▶ Выбранный отрывок:
....................
После смерти аль-Хакима Палестиной некоторое время владел эмир Халеба Салих ибн Мирдас, но в 1029 году Фатимиды вернули себе полную власть над нею. В 1027 году уже был подписан договор, который позволял императору Константину VIII заняться восстановлением храма Гроба Господня и разрешал еще остававшимся вероотступникам вернуться в христианство без наказания. Договор возобновили в 1036 году, но фактические работы по перестройке храма начались лишь около десяти лет спустя, при императоре Константине IX. Чтобы присматривать за работами, имперские чиновники беспрепятственно приезжали в Иерусалим, где полностью всем распоряжались, к отвращению местных мусульман и приезжих христиан[9]. По улицам ходило столько византийцев, что среди мусульман поползли слухи, будто приехал сам император. Там процветала колония купцов из Амальфи под протекцией халифа, которая протестовала против того, что их итальянская родина находилась в вассальной зависимости от императора, чтобы разделить получаемые его подданными привилегии. Страх перед византийским могуществом охранял благополучие христиан. Персидский путешественник Насир Хосров, побывавший в Триполи в 1047 году, рассказывает, что в гавани стояло множество греческих торговых кораблей и жители опасались нападения византийского военного флота[10].
В середине XI века христианам жилось в Палестине на редкость привольно. Мусульманские власти не свирепствовали, император заботился об их интересах. Торговля процветала, расширялись коммерческие связи с заморскими христианскими странами. И еще никогда раньше Иерусалим не пользовался такой любовью и богатством, которые принесли ему паломники с Запада.
Глава 3. Паломники Христа
Вот, стоят ноги наши во вратах твоих, Иерусалим.
Псалом 121: 2Склонность к паломничеству глубоко коренится в человеческой натуре. Стоя на той же земле, где когда-то стояли те, перед кем мы благоговеем, глядя своими глазами на те самые места, где они родились, жили и умерли, мы исполняемся ощущением мистической связи с ними и получаем возможность действенно выразить свое преклонение. И если у великих людей всего мира есть свои святилища, куда их поклонники сходятся из дальних уголков, то еще охотнее стекаются толпы к тем местам, где, по их убеждению, землю освятило присутствие самого божества.
....................
▶ Записи набора данных:
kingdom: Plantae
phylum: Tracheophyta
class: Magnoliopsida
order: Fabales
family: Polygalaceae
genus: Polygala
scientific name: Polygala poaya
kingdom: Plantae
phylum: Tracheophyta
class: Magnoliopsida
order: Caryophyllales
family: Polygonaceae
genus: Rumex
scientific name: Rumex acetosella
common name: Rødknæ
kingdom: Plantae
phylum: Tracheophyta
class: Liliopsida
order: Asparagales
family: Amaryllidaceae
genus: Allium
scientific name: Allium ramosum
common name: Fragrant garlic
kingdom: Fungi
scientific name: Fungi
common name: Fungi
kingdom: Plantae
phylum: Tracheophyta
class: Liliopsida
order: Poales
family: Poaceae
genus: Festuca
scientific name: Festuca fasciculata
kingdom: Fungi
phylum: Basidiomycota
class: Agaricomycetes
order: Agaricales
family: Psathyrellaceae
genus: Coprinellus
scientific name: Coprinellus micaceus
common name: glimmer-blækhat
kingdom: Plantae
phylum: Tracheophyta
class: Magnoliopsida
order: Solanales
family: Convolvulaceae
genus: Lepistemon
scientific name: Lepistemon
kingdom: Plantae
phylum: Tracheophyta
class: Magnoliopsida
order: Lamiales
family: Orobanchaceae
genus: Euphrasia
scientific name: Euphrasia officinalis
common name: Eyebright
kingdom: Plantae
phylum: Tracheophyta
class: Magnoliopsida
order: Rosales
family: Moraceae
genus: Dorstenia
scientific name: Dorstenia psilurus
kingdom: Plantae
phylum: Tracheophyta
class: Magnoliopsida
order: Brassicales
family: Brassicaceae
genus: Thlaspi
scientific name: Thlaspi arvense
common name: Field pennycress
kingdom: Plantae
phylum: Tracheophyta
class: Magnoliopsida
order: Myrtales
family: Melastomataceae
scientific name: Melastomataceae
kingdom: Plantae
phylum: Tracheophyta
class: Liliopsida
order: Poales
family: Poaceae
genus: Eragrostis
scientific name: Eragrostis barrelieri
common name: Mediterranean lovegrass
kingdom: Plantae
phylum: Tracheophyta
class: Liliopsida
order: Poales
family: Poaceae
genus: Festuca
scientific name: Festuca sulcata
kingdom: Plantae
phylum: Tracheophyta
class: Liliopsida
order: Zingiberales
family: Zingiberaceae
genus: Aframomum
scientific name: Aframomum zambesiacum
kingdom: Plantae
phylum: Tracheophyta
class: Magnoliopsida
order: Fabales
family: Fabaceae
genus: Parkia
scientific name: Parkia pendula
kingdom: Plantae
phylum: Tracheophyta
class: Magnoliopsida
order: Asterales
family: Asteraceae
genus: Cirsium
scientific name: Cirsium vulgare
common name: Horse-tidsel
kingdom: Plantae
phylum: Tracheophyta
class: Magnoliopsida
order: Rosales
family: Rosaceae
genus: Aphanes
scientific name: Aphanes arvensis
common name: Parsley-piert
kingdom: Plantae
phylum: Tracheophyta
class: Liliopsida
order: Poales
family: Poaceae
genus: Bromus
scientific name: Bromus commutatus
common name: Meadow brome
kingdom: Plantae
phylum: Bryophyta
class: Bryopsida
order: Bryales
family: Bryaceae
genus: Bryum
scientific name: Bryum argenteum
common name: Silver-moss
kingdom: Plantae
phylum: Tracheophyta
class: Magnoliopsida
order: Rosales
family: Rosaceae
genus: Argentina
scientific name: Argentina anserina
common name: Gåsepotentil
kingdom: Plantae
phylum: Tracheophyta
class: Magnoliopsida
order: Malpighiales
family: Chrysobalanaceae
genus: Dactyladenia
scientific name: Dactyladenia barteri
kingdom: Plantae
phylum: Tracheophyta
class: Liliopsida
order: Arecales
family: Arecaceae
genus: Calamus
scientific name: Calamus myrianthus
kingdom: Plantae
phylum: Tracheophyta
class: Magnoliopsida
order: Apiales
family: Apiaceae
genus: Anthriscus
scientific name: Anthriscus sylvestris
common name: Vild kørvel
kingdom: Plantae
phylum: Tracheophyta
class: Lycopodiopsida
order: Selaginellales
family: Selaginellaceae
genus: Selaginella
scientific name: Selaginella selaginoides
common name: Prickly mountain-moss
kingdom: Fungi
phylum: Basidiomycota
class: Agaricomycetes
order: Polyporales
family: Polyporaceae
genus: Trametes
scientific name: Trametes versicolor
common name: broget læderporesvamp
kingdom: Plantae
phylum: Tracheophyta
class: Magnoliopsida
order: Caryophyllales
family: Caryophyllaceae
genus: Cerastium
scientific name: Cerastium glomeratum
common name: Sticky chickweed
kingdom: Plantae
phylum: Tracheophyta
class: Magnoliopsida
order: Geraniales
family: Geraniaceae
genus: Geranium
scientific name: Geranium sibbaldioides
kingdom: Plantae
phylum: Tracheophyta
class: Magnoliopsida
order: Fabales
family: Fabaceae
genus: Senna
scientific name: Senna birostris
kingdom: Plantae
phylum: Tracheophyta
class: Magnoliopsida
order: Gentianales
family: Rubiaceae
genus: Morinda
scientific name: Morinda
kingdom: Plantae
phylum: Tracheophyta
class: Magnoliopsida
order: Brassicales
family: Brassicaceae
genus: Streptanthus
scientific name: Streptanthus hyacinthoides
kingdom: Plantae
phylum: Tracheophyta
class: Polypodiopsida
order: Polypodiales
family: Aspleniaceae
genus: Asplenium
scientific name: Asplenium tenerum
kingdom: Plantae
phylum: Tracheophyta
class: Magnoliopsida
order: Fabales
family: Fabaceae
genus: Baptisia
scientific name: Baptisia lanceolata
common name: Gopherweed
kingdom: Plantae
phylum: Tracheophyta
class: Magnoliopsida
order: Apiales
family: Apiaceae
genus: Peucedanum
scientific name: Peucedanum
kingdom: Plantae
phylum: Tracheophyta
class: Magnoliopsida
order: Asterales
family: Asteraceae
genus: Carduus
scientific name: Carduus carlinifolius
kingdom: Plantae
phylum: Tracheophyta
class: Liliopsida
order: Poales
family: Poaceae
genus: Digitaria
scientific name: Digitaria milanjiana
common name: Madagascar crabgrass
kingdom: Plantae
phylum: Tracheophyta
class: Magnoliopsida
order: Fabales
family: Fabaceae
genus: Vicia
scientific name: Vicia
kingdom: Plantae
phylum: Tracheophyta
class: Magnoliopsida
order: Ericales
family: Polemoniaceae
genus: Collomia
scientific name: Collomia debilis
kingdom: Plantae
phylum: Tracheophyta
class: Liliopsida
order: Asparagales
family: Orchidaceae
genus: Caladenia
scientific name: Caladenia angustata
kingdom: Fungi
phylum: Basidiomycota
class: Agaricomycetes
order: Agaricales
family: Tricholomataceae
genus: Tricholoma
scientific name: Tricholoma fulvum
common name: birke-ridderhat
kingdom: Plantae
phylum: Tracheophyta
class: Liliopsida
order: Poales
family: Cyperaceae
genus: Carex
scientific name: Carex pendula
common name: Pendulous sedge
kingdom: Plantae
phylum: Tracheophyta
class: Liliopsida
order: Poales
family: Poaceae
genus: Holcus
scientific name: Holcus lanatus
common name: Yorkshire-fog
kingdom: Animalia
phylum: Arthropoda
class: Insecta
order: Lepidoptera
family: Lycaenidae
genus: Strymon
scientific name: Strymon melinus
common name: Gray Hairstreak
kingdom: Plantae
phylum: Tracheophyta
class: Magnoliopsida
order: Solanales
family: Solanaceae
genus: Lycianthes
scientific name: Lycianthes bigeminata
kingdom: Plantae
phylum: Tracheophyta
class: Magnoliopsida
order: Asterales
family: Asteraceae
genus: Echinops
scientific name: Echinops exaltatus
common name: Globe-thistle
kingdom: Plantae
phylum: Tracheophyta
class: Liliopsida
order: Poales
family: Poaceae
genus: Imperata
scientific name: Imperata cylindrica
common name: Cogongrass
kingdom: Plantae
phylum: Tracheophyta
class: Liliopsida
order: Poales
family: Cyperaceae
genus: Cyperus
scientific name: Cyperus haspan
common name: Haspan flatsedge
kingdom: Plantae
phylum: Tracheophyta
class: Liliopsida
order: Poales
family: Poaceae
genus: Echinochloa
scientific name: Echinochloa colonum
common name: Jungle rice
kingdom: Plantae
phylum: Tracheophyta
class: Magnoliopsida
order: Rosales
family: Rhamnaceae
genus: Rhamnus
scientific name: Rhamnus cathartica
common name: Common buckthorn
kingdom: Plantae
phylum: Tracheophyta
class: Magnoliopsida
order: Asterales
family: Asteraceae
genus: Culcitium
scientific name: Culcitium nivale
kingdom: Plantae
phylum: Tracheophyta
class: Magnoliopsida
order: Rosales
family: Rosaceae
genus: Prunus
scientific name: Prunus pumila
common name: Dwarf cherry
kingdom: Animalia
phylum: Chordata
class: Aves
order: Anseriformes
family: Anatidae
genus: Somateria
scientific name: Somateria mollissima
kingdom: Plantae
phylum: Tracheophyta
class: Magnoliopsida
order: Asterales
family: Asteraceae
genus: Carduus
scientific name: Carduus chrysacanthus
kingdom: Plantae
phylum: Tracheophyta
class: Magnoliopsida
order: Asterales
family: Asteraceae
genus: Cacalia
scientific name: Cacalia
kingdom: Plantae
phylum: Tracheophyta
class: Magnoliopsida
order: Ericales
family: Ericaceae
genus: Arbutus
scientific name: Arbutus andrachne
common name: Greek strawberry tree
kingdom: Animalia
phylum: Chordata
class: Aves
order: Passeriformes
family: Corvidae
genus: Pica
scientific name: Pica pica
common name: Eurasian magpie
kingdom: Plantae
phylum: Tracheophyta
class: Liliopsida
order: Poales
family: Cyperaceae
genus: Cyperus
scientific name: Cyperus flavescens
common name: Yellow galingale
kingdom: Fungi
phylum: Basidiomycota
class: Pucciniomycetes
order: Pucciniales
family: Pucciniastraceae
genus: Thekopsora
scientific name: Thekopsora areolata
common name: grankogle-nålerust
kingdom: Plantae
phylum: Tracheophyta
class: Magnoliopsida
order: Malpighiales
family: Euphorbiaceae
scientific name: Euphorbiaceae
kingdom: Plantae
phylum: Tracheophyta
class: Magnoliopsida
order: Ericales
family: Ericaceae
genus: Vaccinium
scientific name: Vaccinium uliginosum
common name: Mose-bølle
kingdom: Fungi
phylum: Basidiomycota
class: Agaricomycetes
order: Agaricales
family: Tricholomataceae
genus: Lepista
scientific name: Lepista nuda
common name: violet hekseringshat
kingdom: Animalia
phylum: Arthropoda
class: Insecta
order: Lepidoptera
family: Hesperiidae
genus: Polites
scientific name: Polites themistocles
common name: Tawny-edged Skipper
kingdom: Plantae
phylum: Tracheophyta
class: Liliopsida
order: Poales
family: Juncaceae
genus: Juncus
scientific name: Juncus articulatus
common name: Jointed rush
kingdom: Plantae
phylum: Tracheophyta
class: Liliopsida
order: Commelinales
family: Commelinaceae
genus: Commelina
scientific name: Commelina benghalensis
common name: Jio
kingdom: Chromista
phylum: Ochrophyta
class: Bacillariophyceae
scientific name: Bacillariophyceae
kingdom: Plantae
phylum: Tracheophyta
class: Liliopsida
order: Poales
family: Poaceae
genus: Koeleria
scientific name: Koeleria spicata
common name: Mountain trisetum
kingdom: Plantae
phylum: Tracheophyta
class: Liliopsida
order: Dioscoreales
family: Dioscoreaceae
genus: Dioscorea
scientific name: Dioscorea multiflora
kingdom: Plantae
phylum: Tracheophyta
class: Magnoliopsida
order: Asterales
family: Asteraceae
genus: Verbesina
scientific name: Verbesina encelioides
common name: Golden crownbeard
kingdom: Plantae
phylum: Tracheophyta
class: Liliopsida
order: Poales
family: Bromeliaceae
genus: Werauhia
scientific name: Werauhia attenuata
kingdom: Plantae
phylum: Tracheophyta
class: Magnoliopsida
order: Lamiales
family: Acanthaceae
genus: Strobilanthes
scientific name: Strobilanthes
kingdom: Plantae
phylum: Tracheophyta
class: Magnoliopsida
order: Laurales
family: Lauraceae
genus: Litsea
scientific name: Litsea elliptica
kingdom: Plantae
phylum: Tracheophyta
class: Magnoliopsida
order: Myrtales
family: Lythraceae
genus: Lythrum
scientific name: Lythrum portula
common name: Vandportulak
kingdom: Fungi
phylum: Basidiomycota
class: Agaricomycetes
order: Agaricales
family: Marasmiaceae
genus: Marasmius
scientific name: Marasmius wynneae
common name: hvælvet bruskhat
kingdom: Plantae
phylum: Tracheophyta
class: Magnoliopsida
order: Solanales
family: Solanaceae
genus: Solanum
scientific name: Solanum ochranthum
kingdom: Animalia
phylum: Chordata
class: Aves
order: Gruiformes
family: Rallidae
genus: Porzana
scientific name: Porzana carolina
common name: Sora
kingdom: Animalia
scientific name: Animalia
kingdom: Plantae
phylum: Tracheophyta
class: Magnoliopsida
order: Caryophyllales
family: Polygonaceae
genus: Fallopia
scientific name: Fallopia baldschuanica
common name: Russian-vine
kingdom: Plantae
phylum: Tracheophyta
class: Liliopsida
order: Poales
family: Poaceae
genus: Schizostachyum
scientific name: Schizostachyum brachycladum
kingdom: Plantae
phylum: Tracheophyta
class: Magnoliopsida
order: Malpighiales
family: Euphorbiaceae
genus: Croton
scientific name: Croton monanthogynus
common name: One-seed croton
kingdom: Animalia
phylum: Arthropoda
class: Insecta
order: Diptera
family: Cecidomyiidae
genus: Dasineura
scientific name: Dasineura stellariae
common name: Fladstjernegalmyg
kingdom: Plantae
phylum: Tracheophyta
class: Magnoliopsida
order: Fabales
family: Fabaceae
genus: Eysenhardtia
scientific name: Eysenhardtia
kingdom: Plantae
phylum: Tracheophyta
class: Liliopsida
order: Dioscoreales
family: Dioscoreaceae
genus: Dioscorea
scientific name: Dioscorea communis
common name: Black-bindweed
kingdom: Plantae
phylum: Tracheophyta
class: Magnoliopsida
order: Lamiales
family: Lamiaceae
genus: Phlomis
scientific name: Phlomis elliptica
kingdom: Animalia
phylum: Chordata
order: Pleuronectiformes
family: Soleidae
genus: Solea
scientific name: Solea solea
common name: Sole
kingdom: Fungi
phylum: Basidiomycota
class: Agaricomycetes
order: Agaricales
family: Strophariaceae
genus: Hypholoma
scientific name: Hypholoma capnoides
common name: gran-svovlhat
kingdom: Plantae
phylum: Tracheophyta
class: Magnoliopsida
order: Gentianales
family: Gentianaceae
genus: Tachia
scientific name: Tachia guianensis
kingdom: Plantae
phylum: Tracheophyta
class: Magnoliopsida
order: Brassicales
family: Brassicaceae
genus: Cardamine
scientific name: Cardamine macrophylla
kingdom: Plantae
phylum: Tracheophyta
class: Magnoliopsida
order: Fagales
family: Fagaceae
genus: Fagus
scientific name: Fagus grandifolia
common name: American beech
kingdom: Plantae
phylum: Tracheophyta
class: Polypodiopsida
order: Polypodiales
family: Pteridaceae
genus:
....................
▶ Суть задания: Можете дословно перепечатать часть отрывка о Палестине и паломниках, начиная со слов «Псалом 121: 2Склонность» и вплоть до слов «присутствие самого божества.»?

▶ Решение задания:
Псалом 121: 2Склонность к паломничеству глубоко коренится в человеческой натуре. Стоя на той же земле, где когда-то стояли те, перед кем мы благоговеем, глядя своими глазами на те самые места, где они родились, жили и умерли, мы исполняемся ощущением мистической связи с ними и получаем возможность действенно выразить свое преклонение. И если у великих людей всего мира есть свои святилища, куда их поклонники сходятся из дальних уголков, то еще охотнее стекаются толпы к тем местам, где, по их убеждению, землю освятило присутствие самого божества.